*** Opening of DOCUMENT SEGMENT ***
The 1912 United States presidential election in New Mexico took place on November 5, 1912, and all contemporary forty-eight states participated as part of the 1912 United States presidential election. Voters chose three electors to represent them in the Electoral College, which voted for President and Vice President.

This was the first presidential election in which New Mexico participated, having been admitted to the union as the 47th state on January 6, 1912. During the period between New Mexico's annexation by the United States and statehood, the area was divided between largely Republican machine-run highland regions and its firmly Southern Democrat and Baptist "Little Texas" region to the southeast. Running for reelection against the reformist policies of Wilson was William H. Taft, who secured the Republican nomination over Theodore Roosevelt. To counter not receiving the Republican nomination, Roosevelt then ran for president under his own Bull-Moose Party.

New Mexico is indicative of this critical split in the industrialist Republican Party, because Wilson was able to attain victory, both in the State and nationally, with about 40% of the vote, due to a split in the "Old Guard" of highland Republicanism. New Mexico was won by New Jersey Governor Woodrow Wilson, in what was perhaps the most politically diverse election in United States history. Nonetheless, New Mexico was still Taft's fourth-strongest state by vote percentage after Utah, New Hampshire and Vermont, reflecting the strong Hispanic machine loyalties to him in the northern highlands. The Socialist Party of America had its best year on record under Socialist Party star Eugene V. Debs, who garnered almost six percent of the electorate in New Mexico, and nationally. Debs ran ahead of Taft in Curry, Eddy and Roosevelt counties.
*** Close of DOCUMENT SEGMENT ***
*** Opening of EXTRACTED DATA ***
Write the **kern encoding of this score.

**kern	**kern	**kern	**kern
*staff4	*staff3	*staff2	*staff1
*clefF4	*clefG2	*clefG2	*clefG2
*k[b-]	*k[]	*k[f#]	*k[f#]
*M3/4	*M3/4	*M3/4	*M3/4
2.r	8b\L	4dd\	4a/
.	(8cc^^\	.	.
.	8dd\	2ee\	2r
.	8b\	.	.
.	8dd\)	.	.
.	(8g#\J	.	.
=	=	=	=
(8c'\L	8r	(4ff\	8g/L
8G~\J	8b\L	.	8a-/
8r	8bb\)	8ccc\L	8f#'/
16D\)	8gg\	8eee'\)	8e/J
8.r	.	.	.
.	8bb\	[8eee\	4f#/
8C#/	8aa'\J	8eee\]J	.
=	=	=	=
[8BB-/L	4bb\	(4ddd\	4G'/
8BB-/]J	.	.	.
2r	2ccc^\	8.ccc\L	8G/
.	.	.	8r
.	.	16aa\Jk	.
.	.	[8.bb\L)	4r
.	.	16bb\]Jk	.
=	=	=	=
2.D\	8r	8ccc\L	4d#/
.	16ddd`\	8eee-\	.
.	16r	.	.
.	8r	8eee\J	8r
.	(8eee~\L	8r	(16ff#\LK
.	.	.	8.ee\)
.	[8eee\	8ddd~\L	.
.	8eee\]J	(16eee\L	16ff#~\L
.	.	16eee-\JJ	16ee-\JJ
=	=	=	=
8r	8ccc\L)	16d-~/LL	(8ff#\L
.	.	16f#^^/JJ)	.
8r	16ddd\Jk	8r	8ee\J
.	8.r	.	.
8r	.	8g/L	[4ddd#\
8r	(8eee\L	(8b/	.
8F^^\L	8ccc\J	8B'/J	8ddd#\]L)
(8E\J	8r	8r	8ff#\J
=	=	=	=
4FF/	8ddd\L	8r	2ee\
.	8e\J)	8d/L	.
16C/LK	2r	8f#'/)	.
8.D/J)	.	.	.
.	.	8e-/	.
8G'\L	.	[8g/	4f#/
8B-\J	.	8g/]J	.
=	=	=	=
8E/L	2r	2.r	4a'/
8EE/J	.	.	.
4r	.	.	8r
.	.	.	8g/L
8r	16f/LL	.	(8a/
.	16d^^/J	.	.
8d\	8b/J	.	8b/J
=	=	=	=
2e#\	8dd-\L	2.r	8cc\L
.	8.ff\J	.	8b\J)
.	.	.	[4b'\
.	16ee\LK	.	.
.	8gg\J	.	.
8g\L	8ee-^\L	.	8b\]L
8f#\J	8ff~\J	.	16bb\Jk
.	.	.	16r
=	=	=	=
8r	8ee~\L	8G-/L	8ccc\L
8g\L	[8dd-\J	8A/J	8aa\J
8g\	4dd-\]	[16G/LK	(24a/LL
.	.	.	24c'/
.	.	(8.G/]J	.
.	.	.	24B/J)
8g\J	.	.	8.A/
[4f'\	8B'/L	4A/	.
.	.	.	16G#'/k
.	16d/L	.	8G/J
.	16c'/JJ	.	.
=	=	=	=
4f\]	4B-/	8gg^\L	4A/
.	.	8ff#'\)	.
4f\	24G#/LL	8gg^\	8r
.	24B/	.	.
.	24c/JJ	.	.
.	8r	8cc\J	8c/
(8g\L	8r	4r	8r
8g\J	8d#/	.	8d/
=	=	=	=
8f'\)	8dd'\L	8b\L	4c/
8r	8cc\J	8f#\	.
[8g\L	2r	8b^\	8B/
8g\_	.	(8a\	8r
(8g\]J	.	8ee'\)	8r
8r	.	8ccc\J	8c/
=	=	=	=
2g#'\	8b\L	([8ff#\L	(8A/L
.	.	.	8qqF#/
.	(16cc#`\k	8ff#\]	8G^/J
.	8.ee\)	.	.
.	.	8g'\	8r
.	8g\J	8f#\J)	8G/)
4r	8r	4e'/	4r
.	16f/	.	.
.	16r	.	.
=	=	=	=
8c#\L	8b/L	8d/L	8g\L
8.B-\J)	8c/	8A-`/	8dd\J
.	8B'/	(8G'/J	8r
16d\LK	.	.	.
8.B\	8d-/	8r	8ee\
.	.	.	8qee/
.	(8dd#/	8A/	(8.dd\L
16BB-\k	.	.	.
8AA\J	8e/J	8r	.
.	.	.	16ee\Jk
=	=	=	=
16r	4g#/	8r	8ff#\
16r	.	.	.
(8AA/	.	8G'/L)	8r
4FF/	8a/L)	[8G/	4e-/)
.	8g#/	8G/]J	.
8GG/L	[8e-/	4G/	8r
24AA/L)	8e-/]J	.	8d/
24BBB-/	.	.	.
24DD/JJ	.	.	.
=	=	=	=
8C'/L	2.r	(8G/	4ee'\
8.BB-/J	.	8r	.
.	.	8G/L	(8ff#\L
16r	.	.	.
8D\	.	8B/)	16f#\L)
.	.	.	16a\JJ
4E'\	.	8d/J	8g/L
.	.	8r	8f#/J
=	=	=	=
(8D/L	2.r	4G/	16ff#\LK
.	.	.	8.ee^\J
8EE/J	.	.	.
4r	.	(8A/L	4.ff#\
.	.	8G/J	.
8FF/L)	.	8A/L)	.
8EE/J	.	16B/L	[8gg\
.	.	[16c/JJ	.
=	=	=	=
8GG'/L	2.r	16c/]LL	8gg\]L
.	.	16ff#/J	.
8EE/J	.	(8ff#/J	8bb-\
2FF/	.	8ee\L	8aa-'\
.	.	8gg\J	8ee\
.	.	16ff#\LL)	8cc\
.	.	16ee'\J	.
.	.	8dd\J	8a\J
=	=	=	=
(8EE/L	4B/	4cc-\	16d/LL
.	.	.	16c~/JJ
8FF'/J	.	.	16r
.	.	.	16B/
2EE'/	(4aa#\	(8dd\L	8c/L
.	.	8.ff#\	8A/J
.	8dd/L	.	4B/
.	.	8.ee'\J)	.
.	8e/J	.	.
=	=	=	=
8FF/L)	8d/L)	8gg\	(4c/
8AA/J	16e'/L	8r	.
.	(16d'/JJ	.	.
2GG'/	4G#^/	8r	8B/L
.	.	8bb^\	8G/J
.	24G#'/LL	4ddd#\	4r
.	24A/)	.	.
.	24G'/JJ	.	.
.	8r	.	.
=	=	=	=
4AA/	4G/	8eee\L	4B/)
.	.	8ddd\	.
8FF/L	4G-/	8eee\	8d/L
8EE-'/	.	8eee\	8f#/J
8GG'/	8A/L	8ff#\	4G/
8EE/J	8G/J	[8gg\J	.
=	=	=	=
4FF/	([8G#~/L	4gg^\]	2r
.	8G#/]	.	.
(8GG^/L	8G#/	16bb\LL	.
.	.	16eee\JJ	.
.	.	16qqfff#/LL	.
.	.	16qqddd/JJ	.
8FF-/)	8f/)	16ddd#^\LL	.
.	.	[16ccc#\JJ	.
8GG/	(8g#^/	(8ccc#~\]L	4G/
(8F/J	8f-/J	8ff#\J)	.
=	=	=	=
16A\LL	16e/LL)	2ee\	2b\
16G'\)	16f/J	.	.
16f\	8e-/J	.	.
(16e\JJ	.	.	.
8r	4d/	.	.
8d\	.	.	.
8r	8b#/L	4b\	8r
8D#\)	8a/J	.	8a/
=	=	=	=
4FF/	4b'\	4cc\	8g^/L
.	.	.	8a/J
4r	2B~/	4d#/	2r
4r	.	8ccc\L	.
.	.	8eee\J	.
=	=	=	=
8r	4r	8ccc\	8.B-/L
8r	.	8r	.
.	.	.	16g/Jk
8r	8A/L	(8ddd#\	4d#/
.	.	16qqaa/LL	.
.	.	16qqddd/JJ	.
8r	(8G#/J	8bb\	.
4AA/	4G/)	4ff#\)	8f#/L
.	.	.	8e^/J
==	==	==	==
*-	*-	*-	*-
*** Close of EXTRACTED DATA ***
**REQUIREMENT A:** In the text on the 1912 New Mexico election, rewrite the paragraph that begins "This was the first presidential election" in fewer words, keeping its main facts.
**REQUIREMENT B:** Return the part of the text on the 1912 New Mexico election starting with "New Mexico is" and going on through "and Roosevelt counties.", copied word for word.

**WRITTEN RESPONSE A:** New Mexico voted in a presidential election for the first time, after becoming the 47th state on January 6, 1912. Between U.S. annexation and statehood, the area was split between mostly Republican, machine-run highland regions and the firmly Southern Democrat and Baptist "Little Texas" region in the southeast. William H. Taft won the Republican nomination over Theodore Roosevelt and ran for reelection against Wilson's reformist policies. Roosevelt then ran under his own Bull-Moose Party.

**WRITTEN RESPONSE B:**
New Mexico is indicative of this critical split in the industrialist Republican Party, because Wilson was able to attain victory, both in the State and nationally, with about 40% of the vote, due to a split in the "Old Guard" of highland Republicanism. New Mexico was won by New Jersey Governor Woodrow Wilson, in what was perhaps the most politically diverse election in United States history. Nonetheless, New Mexico was still Taft's fourth-strongest state by vote percentage after Utah, New Hampshire and Vermont, reflecting the strong Hispanic machine loyalties to him in the northern highlands. The Socialist Party of America had its best year on record under Socialist Party star Eugene V. Debs, who garnered almost six percent of the electorate in New Mexico, and nationally. Debs ran ahead of Taft in Curry, Eddy and Roosevelt counties.